What you are asked to do: In the listing below, print exactly the lines between the line holding "es Maria sicherlich." and the line holding "The contrasts in", inclusive, and no more.

Data for this exercise:
################
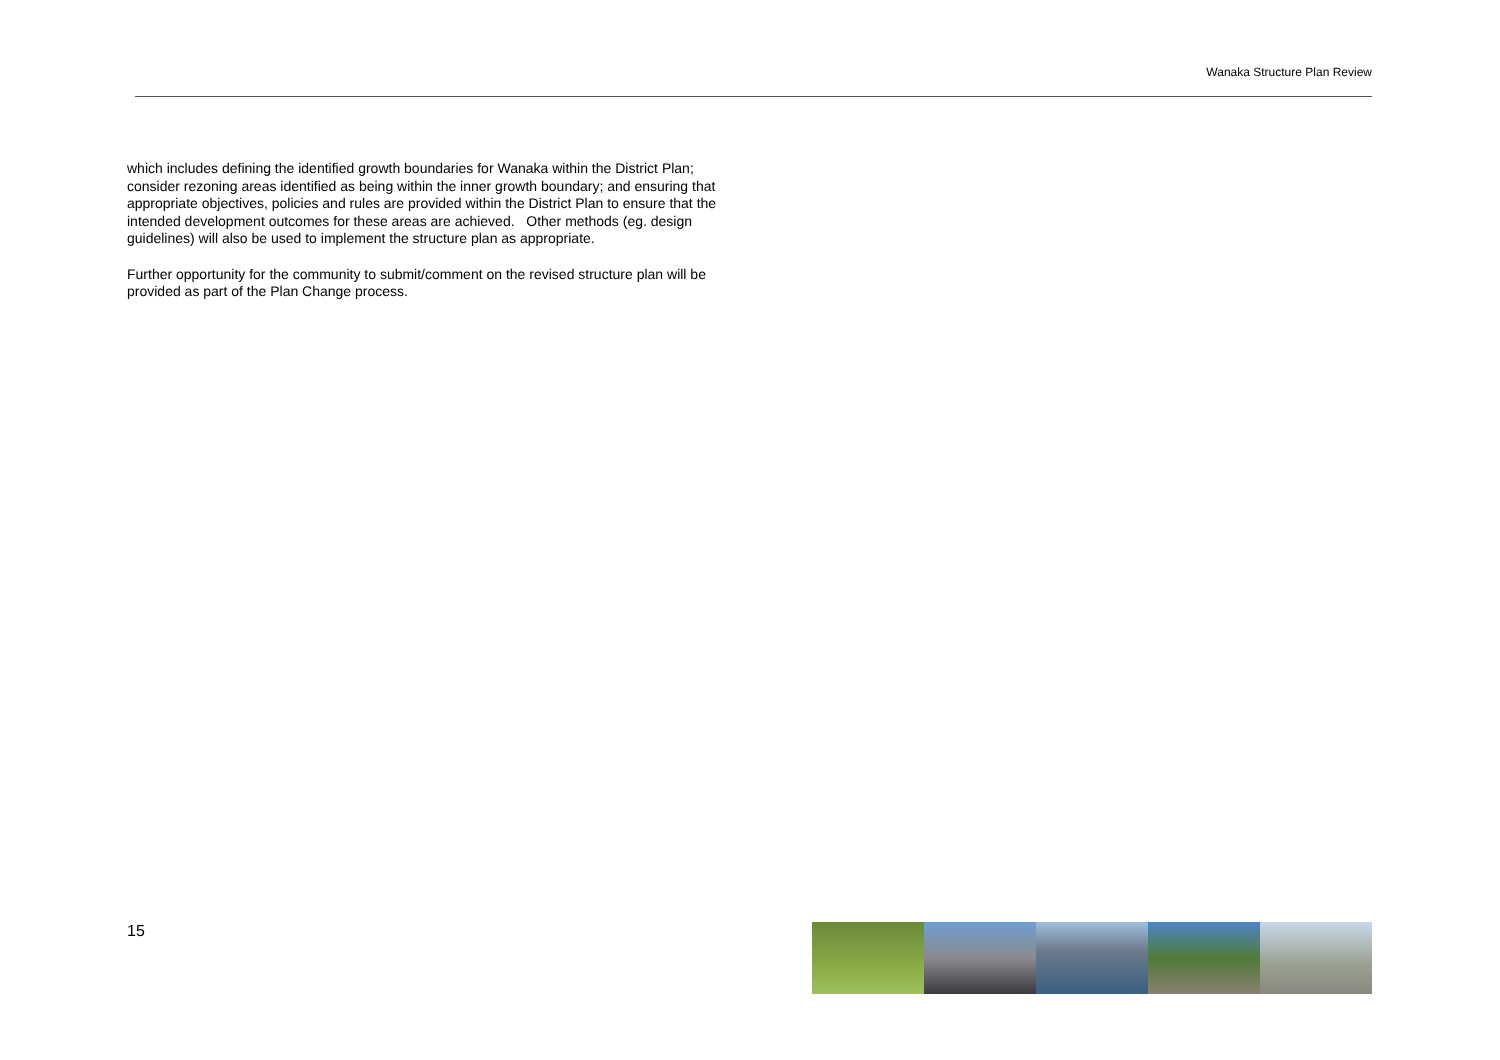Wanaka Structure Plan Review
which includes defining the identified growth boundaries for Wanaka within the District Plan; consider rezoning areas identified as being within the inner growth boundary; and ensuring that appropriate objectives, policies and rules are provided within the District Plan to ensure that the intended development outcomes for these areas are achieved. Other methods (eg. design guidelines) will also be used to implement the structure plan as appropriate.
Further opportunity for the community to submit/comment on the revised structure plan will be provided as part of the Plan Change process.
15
################
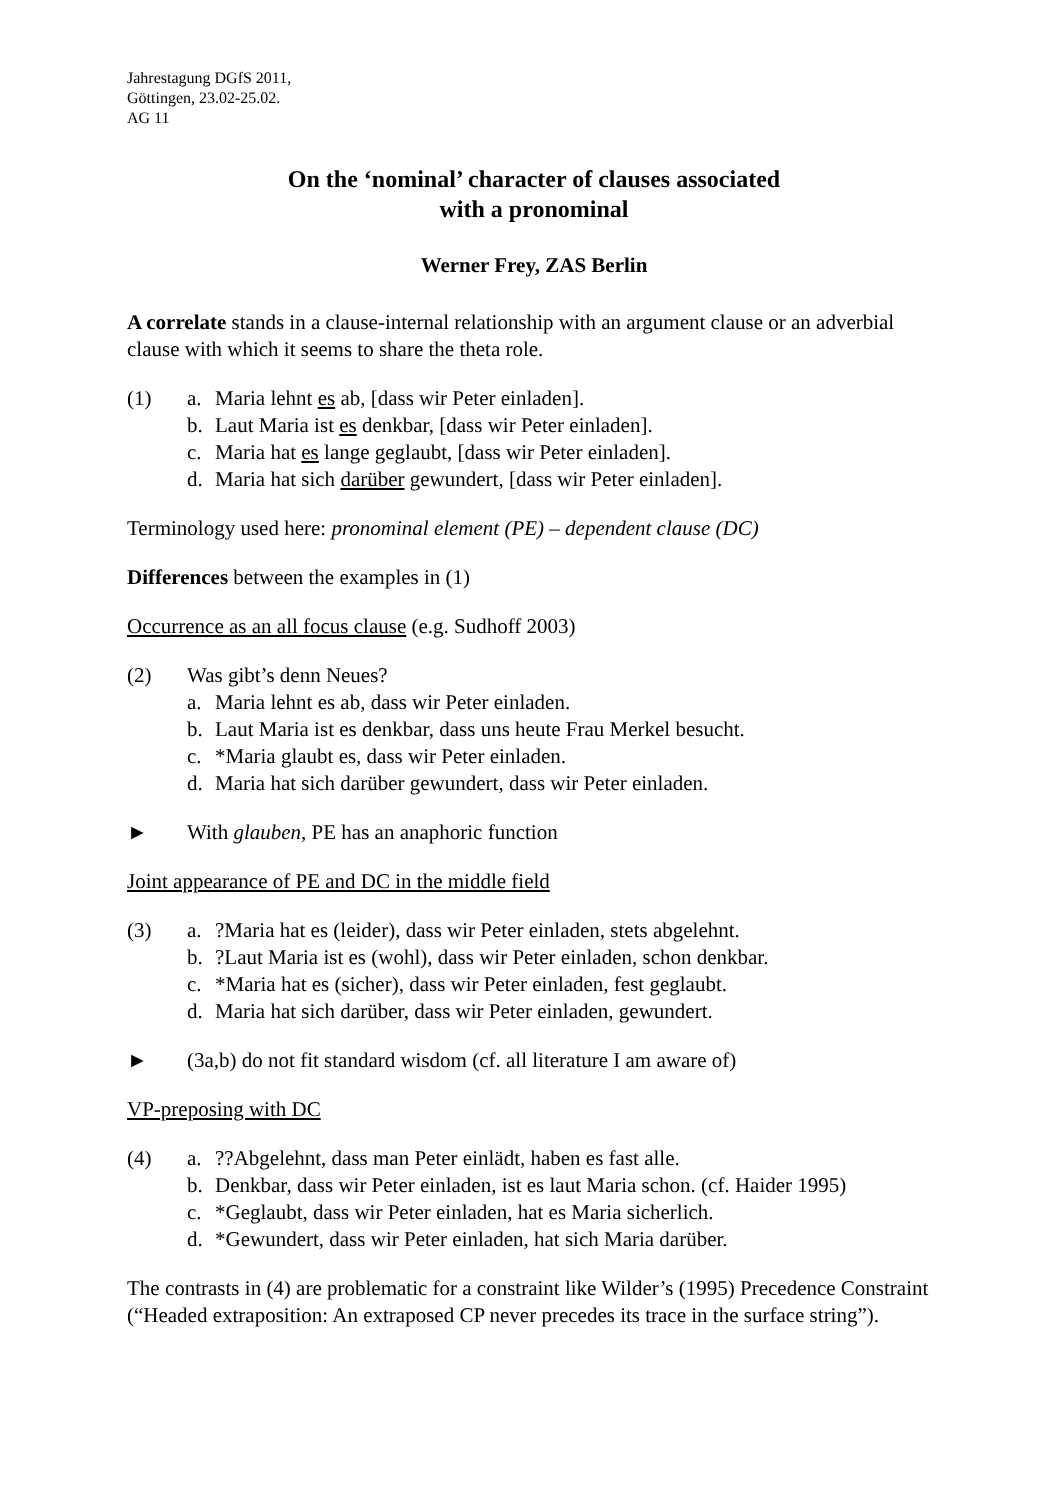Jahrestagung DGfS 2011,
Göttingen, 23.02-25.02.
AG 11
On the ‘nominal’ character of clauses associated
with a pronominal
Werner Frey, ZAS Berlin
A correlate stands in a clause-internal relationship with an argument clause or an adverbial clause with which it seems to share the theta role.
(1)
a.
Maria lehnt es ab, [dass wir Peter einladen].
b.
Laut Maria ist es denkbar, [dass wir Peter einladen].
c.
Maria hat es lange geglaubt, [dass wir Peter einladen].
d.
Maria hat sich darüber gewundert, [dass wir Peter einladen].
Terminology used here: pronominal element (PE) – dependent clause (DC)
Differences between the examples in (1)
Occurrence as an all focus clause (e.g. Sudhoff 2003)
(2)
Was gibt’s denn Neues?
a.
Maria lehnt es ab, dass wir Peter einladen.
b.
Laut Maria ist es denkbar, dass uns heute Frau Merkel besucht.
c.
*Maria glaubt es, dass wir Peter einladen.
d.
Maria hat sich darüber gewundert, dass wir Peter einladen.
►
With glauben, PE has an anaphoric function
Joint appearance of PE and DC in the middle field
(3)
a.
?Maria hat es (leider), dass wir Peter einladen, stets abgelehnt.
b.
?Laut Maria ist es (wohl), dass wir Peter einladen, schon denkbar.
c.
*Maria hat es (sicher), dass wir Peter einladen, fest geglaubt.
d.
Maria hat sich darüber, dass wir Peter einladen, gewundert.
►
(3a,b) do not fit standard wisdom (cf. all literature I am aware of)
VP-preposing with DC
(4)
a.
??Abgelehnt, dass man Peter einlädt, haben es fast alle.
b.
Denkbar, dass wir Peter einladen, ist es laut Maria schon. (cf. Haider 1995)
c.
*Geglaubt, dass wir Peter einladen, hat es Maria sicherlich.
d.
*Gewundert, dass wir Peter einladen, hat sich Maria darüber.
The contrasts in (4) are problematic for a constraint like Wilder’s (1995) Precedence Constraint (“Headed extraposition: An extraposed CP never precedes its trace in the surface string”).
################
Result of the exercise:
*Geglaubt, dass wir Peter einladen, hat es Maria sicherlich.
d.
*Gewundert, dass wir Peter einladen, hat sich Maria darüber.
The contrasts in (4) are problematic for a constraint like Wilder’s (1995) Precedence Constraint (“Headed extraposition: An extraposed CP never precedes its trace in the surface string”).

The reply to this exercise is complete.